Data shown —
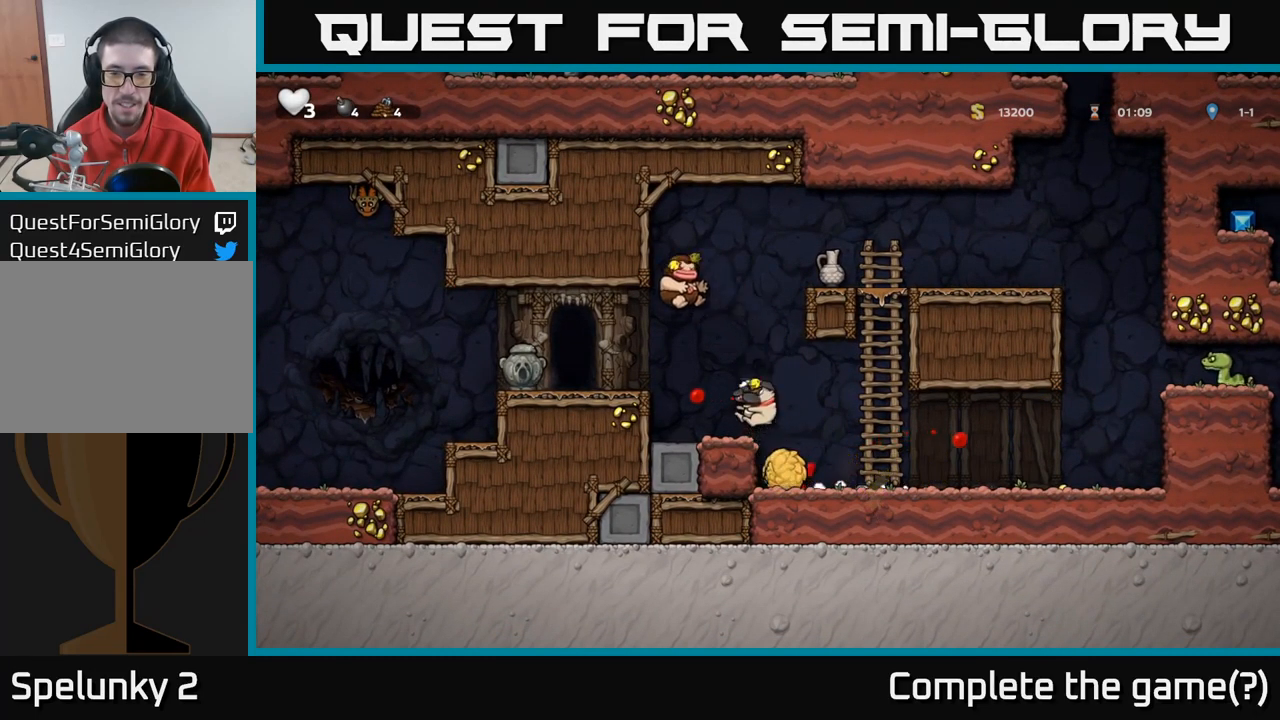
{"buttons": [], "left_stick": "center", "right_stick": "center", "events": [[33, "A", "up"], [67, "left_stick", "left"], [300, "left_stick", "center"]]}
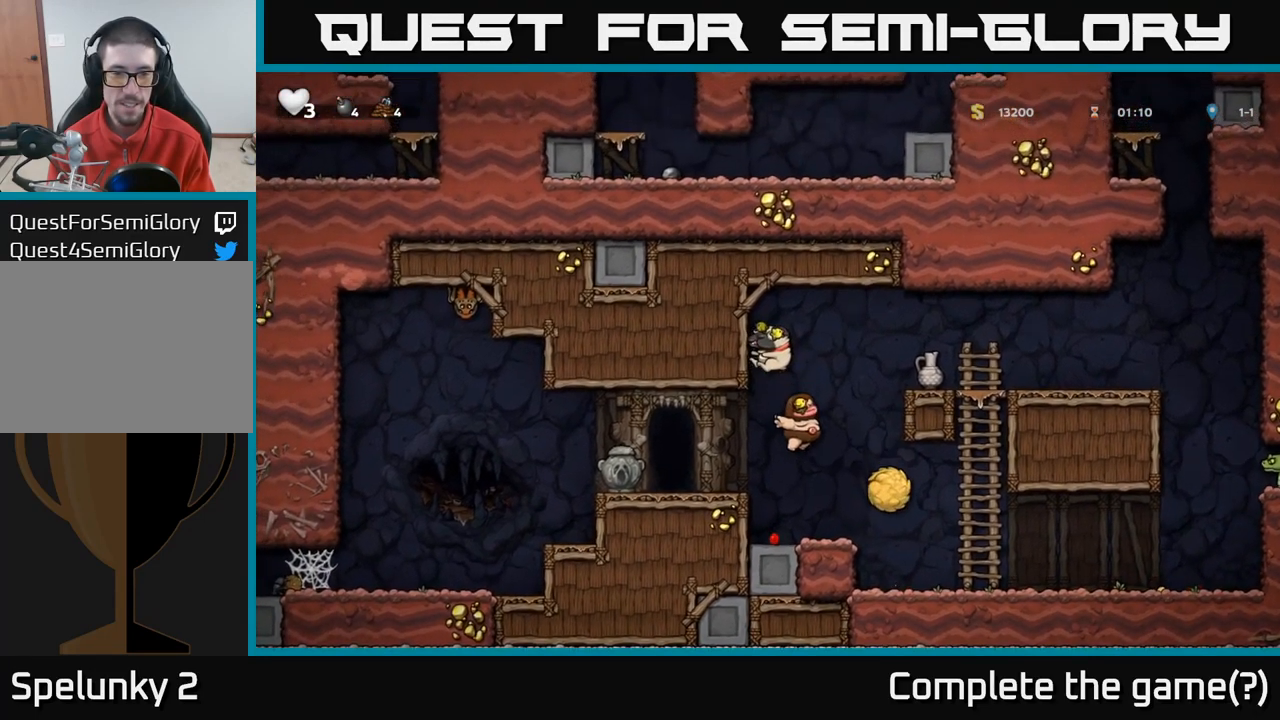
{"buttons": [], "left_stick": "center", "right_stick": "center", "events": [[83, "left_stick", "left"], [350, "left_stick", "center"]]}
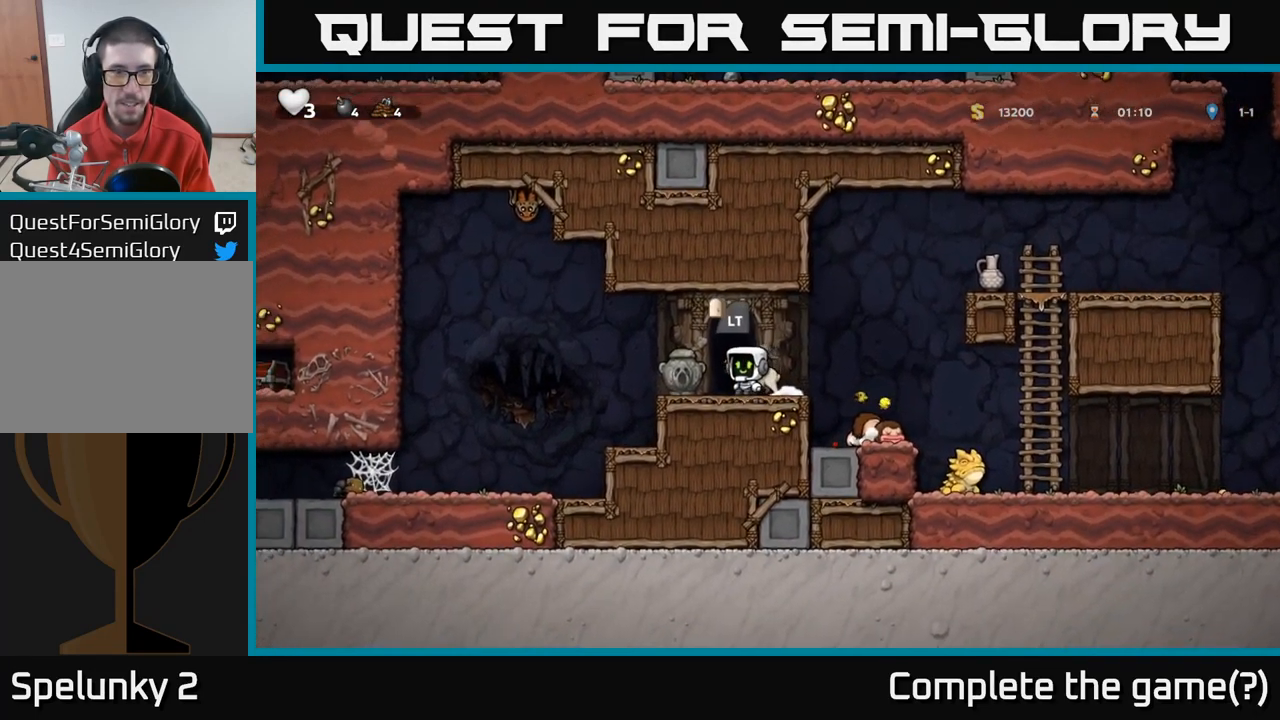
{"buttons": [], "left_stick": "right", "right_stick": "center", "events": [[333, "left_stick", "right"]]}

Requirement — Could you return the whole listing exactly, with every picture removed?

Task output —
{"buttons": [], "left_stick": "center", "right_stick": "center", "events": [[33, "A", "up"], [67, "left_stick", "left"], [300, "left_stick", "center"]]}
{"buttons": [], "left_stick": "center", "right_stick": "center", "events": [[83, "left_stick", "left"], [350, "left_stick", "center"]]}
{"buttons": [], "left_stick": "right", "right_stick": "center", "events": [[333, "left_stick", "right"]]}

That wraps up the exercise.